A missão de Jesus no mundo foi uma espécie de conflito entre a luz e as trevas, culminando no Getsêmani e na cruz. Por isso, o verbo “vencer” cabe bem neste contexto. A luz brilha nas trevas e as trevas não tinham o poder para vencê-la (v.5).  A luz luta contra as trevas continuará, até a plena vitória da luz, vitória garantida pela ressurreição de Cristo (cf. Jo 16,33).

Mas o evangelista São João afirma: “Deus é luz e nele não há trevas” (1Jo 1,5). No Livro do Gênesis, lemos que, quando teve início o universo, “a terra era informe e vazia. As trevas cobriam o abismo…”.  E Deus disse: “Faça-se a luz! E a luz foi feita” (Gn 1,2-3). A Palavra criadora de Deus é Luz, fonte da vida. Tudo foi feito por meio da Palavra de Deus e sem esta Palavra nada foi feito de tudo quanto existe (cf. Jo 1,3). Esta é a razão pela qual tudo o que Deus criou é bom, por traz os vestígios de Deus.

Entretanto, quando Jesus nasceu da Virgem Maria, a mesma Luz veio ao mundo, como professamos na oração do Credo: “Deus de Deus, Luz da Luz”.  João Batista não era a luz, mas veio para ajudar o povo a descobrir a presença luminosa e consoladora da Palavra de Deus na vida de cada um. O testemunho de João Batista foi tão importante que muita gente pensava que Ele fosse o Cristo de Deus (cf. At 19,3; Jo 1,20).  Mas o “mundo” não reconheceu o Cristo e nem acolheu a sua mensagem.

Desde os tempos de Abraão e Moisés, Deus continua enviando seus mensageiros, mas o “mundo” continua rejeitando a Palavra de Deus.

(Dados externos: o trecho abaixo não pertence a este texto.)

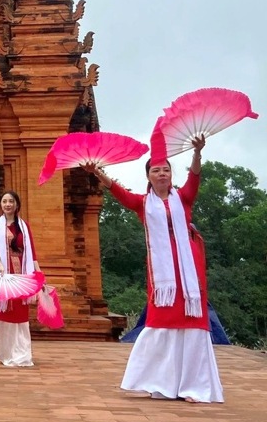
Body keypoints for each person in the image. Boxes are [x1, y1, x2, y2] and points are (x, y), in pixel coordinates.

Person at [82, 134, 223, 403]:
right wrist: (96, 172)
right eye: (156, 170)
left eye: (166, 170)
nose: (161, 174)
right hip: (163, 280)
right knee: (160, 325)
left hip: (189, 274)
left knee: (193, 327)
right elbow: (118, 191)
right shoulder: (142, 204)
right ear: (148, 176)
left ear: (171, 174)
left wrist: (197, 152)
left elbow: (194, 178)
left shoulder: (183, 199)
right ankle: (158, 383)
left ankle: (194, 387)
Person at [0, 191, 42, 367]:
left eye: (11, 201)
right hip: (4, 272)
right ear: (1, 204)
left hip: (22, 274)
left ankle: (22, 354)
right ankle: (6, 353)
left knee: (21, 314)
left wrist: (38, 276)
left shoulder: (24, 226)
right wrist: (2, 267)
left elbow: (32, 253)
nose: (7, 204)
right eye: (4, 201)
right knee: (6, 313)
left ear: (16, 204)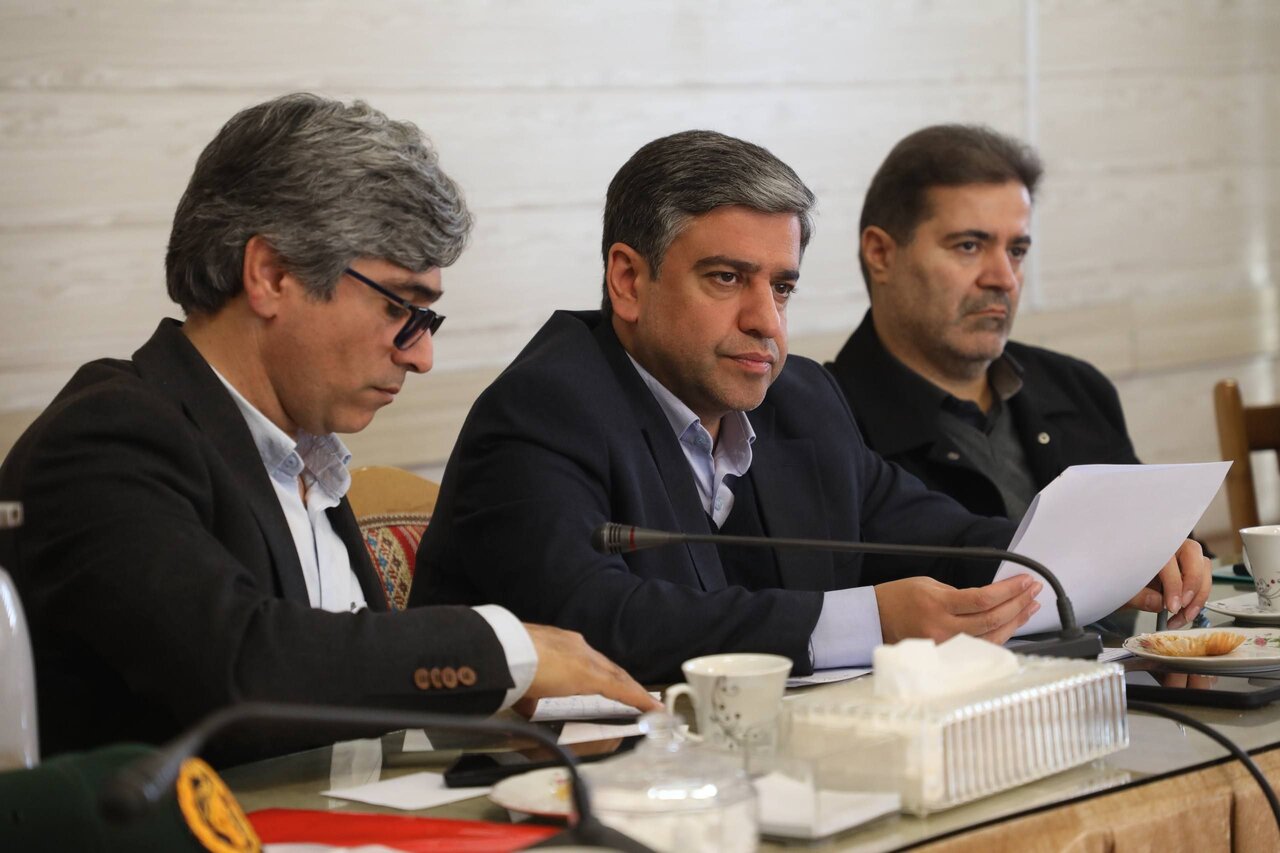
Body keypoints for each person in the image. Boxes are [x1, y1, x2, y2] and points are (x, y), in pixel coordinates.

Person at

O evangelista São João indica que, na época de Jesus, tanto o império como a religião da época, ficaram fechados em si e não foram capazes de reconhecer e receber o Evangelho, que é a presença luminosa da Palavra de Deus.

O texto evangélico nos diz que a Palavra se fez carne, isto porque Deus não quer ficar longe de nós. Por isso, a sua Palavra chegou mais perto ainda e se fez presente no meio de nós na pessoa de Jesus. Literalmente o texto diz: “A Palavra se fez carne e montou sua tenda no meio de nós!”. No tempo do Êxodo, lá no deserto, Deus vivia numa tenda, no meio do povo (cf. Ex 25,8). Agora, a tenda onde Deus mora conosco é Jesus. Jesus veio revelar quem é este nosso Deus que está presente em tudo, desde o começo da criação.

A perícope evangélica deste dia evoca ainda a profecia de Isaías, segundo a qual a Palavra de Deus é como a chuva que vem do céu e para lá não volta sem ter realizado a sua missão aqui na terra (cf. Is 55,10-11). Assim é a caminhada da Palavra de Deus. Ela veio de Deus e desceu entre nós na pessoa de Jesus. Através da obediência de Jesus ela realizou sua missão aqui na terra. Na hora de morrer, Jesus entregou o Espírito e voltou para o Pai. Cumpriu a missão que tinha recebido.

Na noite de Natal, Jesus se fez Luz para iluminar os nossos caminhos.  Cristo vem trazer a luz também a nós, para que possamos sair da escuridão e das trevas.  Que esta luz de Cristo possa iluminar cada ser humano e fazer brilhar a esperança e a consolação especialmente para os que vivem nas trevas da miséria, da injustiça, do ódio, da desunião.  Jesus veio ao mundo para resgatar o ser humano do poder das trevas e reconduzi-lo à luz, mediante uma vida nova.

Peçamos a Maria, aquela que chamamos de Bem aventurada, porque acreditou nas palavras do Senhor, que ela interceda sempre por nós e nos faça sempre caminhar na estrada de Jesus, a única via iluminada pela luz do amor e da paz.  Assim seja.